Der Sachverhalt:
Der Kläger ist Wirtschaftsprüfer und Steuerberater, gehört keiner Religionsgemeinschaft an und erzielte im Streitjahr 2002 Einkünfte aus Gewerbebetrieb, selbständiger und nichtselbständiger Tätigkeit sowie aus Vermietung und Verpachtung. Das Finanzamt veranlagte den Kläger zur Einkommensteuer. Da sich der Kläger hierdurch gegenüber Kirchenmitgliedern benachteiligt sah, beantragte er, die Einkommensteuer aus Billigkeitsgründen insoweit niedriger festzusetzen, als ein Sonderausgabenabzug i.H.v. 9% der veranlagten Einkommensteuer berücksichtigt wird. Diesen Antrag lehnte das Finanzamt ab, da der Gesetzgeber nur die anerkannten Religionsgemeinschaften begünstigen wolle.
Die Gründe:
Dem Finanzamt waren bei der Ablehnung des Billigkeitsantrags keine Ermessensfehler unterlaufen. Erst recht stand dem Kläger kein Anspruch auf die begehrte abweichende Festsetzung der Einkommensteuer aus Billigkeitsgründen zu.
Nach § 163 S. 1 AO können Steuern niedriger festgesetzt werden und einzelne Besteuerungsgrundlagen bei der Festsetzung der Steuern unberücksichtigt bleiben, wenn die Erhebung der Steuer nach Lage des einzelnen Falls unbillig wäre. Sachlich unbillig ist die Festsetzung einer Steuer, wenn sie zwar äußerlich dem Gesetz entspricht, aber den Wertungen des Gesetzgebers im konkreten Fall derart zuwiderläuft, dass die Erhebung der Steuer als unbillig erscheint. So verhält es sich, wenn nach dem erklärten oder mutmaßlichen Willen des Gesetzgebers angenommen werden kann, dass der Gesetzgeber die im Billigkeitswege zu entscheidende Frage - wenn er sie als regelungsbedürftig erkannt hätte - i.S.d. beabsichtigten Billigkeitsmaßnahme entschieden hätte.

DEINE AUFGABEN:
1. Gib aus dem Text über den Billigkeitsantrag die Stelle von „Nach § 163 S.“ bis einschließlich „Billigkeitsmaßnahme entschieden hätte.“ wortgetreu wieder.
2. Fahre bitte mit dem Text über den Billigkeitsantrag fort und beginne direkt nach seinem letzten Satz.

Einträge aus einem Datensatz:

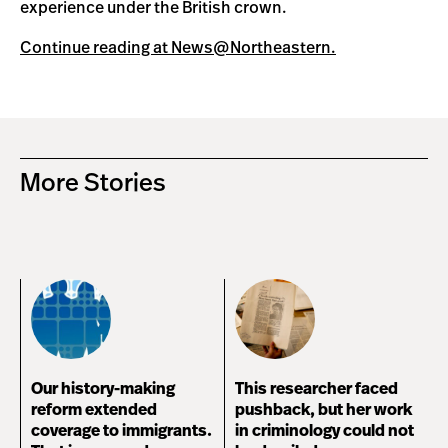
experience under the British crown.
Continue reading at News@Northeastern.
More Stories
Our history-making
This researcher faced
reform extended
pushback, but her work
coverage to immigrants.
in criminology could not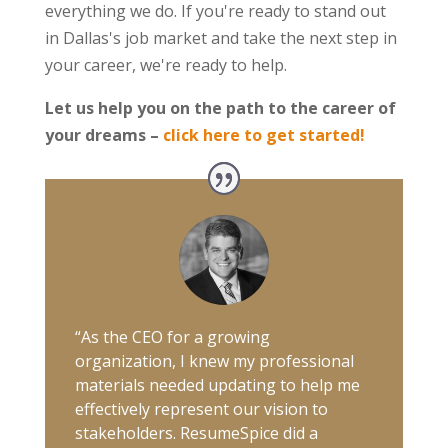
everything we do. If you're ready to stand out
in Dallas's job market and take the next step in
your career, we're ready to help.
Let us help you on the path to the career of
your dreams –
click here to get started!
“As the CEO for a growing
organization, I knew my professional
materials needed updating to help me
effectively represent our vision to
stakeholders. ResumeSpice did a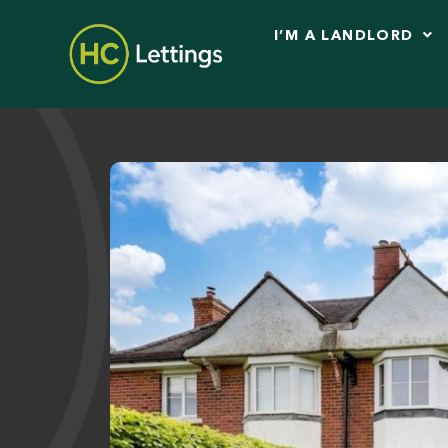
I’M A LANDLORD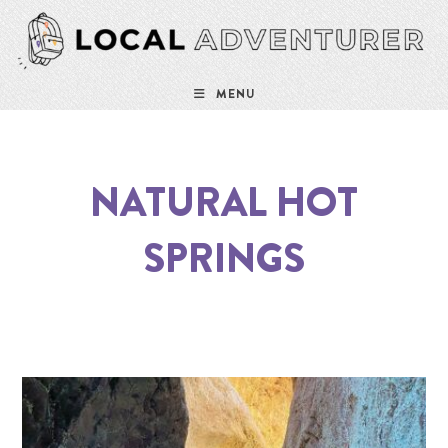
MENU
NATURAL HOT
SPRINGS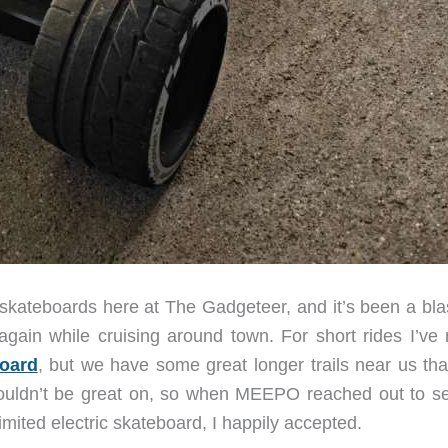
c skateboards here at The Gadgeteer, and it’s been a bla
again while cruising around town. For short rides I’ve r
board
, but we have some great longer trails near us that
wouldn’t be great on, so when MEEPO reached out to see
ited electric skateboard, I happily accepted.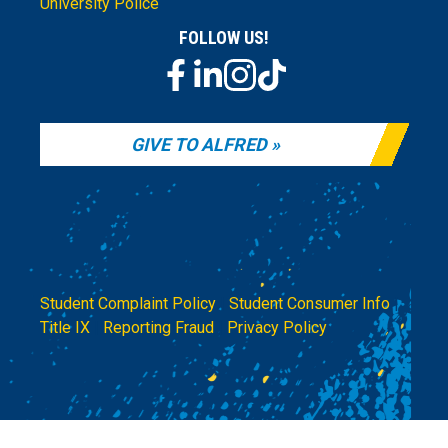
University Police
FOLLOW US!
GIVE TO ALFRED
Student Complaint Policy
|
Student Consumer Info
|
Title IX
|
Reporting Fraud
|
Privacy Policy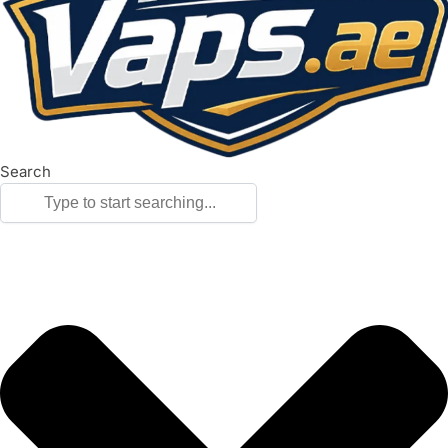
Search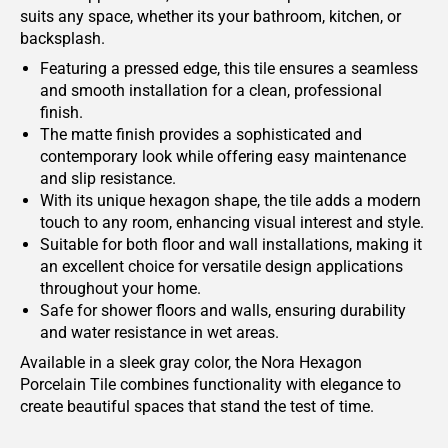
suits any space, whether its your bathroom, kitchen, or
backsplash.
Featuring a pressed edge, this tile ensures a seamless
and smooth installation for a clean, professional
finish.
The matte finish provides a sophisticated and
contemporary look while offering easy maintenance
and slip resistance.
With its unique hexagon shape, the tile adds a modern
touch to any room, enhancing visual interest and style.
Suitable for both floor and wall installations, making it
an excellent choice for versatile design applications
throughout your home.
Safe for shower floors and walls, ensuring durability
and water resistance in wet areas.
Available in a sleek gray color, the Nora Hexagon
Porcelain Tile combines functionality with elegance to
create beautiful spaces that stand the test of time.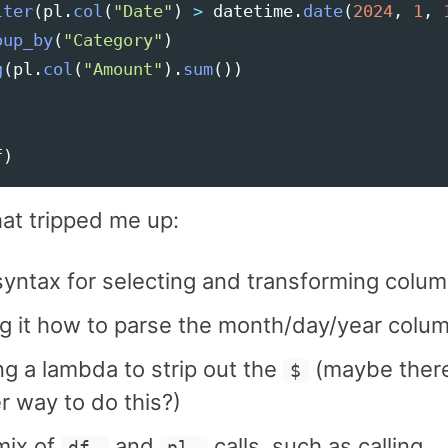
lter
(
pl
.
col
(
"
Date
"
)
>
datetime
.
date
(
2024
,
1
,
oup_by
(
"
Category
"
)
g
(
pl
.
col
(
"
Amount
"
).
sum
())
f
)
hat tripped me up:
yntax for selecting and transforming colu
ng it how to parse the month/day/year colu
ng a lambda to strip out the
(maybe there
$
r way to do this?)
mix of
and
calls, such as calling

SCHRIFTLICHE ANTWORTEN:
1.
Nach § 163 S. 1 AO können Steuern niedriger festgesetzt werden und einzelne Besteuerungsgrundlagen bei der Festsetzung der Steuern unberücksichtigt bleiben, wenn die Erhebung der Steuer nach Lage des einzelnen Falls unbillig wäre. Sachlich unbillig ist die Festsetzung einer Steuer, wenn sie zwar äußerlich dem Gesetz entspricht, aber den Wertungen des Gesetzgebers im konkreten Fall derart zuwiderläuft, dass die Erhebung der Steuer als unbillig erscheint. So verhält es sich, wenn nach dem erklärten oder mutmaßlichen Willen des Gesetzgebers angenommen werden kann, dass der Gesetzgeber die im Billigkeitswege zu entscheidende Frage - wenn er sie als regelungsbedürftig erkannt hätte - i.S.d. beabsichtigten Billigkeitsmaßnahme entschieden hätte.

2.
Im Gegensatz zu kirchenangehörigen Steuerpflichtigen hatte der Kläger weder Kirchensteuern noch vergleichbare Zahlungen geleistet. Ein Sonderausgabenabzug setzt nach dem Gesetz allerdings Aufwendungen voraus. Unabhängig davon ist eine steuerliche Begünstigung von Kirchenbeiträgen an anerkannte Religionsgemeinschaften sachlich gerechtfertigt, zumal die Kirchen Zwecke verfolgten, die als förderungswürdig im steuerlichen Sinne anzusehen sind. Selbst wenn ein solcher Sonderausgabenabzug sachlich nicht gerechtfertigt und damit verfassungswidrig wäre, könnte der Kläger eine Gleichstellung nicht im Billigkeitswege durch Abzug fiktiver Kirchensteuern erreichen.